··· Exercise inputs ···

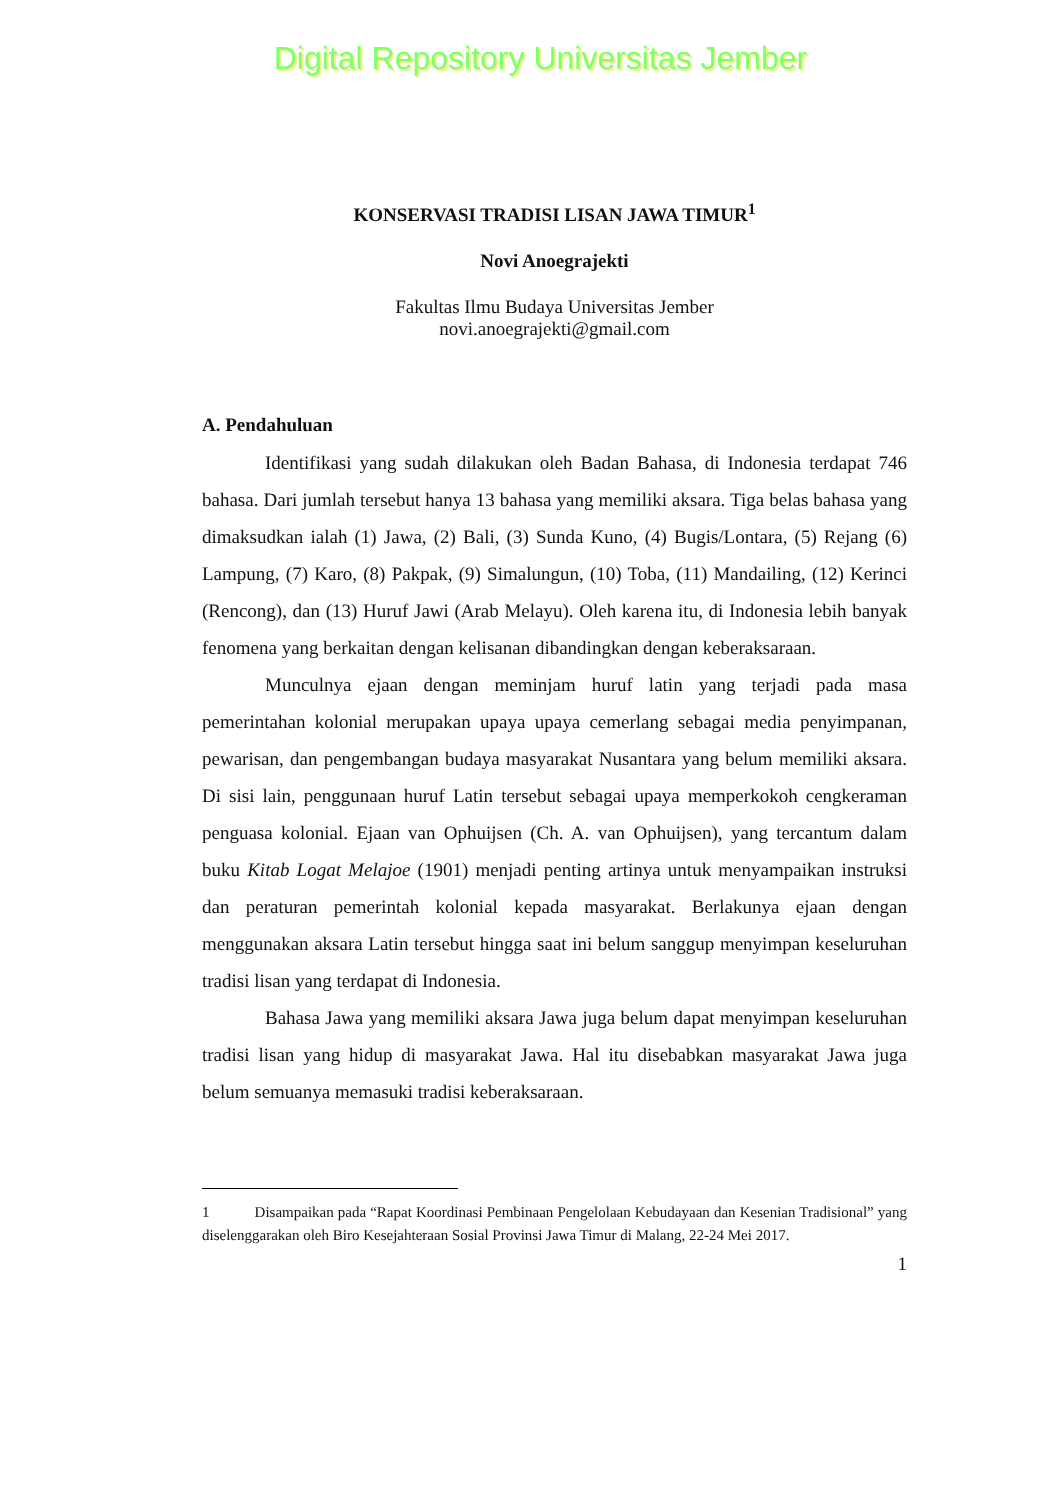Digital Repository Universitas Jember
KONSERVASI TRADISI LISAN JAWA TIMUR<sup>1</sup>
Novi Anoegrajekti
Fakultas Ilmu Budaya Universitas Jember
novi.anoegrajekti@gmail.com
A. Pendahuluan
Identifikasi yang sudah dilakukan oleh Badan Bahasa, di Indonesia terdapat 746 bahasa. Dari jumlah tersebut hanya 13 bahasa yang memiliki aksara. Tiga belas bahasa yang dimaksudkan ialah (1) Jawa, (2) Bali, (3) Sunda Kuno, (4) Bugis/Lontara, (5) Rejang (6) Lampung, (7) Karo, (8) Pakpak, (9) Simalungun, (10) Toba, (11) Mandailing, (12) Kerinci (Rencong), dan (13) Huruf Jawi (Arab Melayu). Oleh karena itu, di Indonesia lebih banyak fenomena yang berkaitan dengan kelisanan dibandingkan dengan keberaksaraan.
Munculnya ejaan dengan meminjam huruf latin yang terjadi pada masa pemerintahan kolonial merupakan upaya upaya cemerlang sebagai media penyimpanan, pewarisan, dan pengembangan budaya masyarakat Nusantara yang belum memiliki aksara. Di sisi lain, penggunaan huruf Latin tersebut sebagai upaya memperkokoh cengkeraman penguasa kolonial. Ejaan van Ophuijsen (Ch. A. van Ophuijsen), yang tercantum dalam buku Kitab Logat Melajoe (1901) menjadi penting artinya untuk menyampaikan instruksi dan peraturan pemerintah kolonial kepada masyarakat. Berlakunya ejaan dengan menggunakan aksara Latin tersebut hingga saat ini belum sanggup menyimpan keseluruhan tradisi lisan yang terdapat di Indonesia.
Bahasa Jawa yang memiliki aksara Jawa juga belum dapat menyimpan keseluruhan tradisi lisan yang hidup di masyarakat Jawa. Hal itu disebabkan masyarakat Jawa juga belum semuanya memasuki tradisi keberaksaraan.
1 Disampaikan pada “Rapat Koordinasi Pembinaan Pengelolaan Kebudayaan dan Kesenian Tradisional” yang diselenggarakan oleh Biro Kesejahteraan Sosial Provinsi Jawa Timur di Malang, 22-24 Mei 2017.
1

···

## Problem requirements
Above are the records; repeat exactly the lines from the one holding "Fakultas Ilmu Budaya Universitas Jember" down to the one holding "A. Pendahuluan", end lines included.

## Answer for this exercise
Fakultas Ilmu Budaya Universitas Jember
novi.anoegrajekti@gmail.com
A. Pendahuluan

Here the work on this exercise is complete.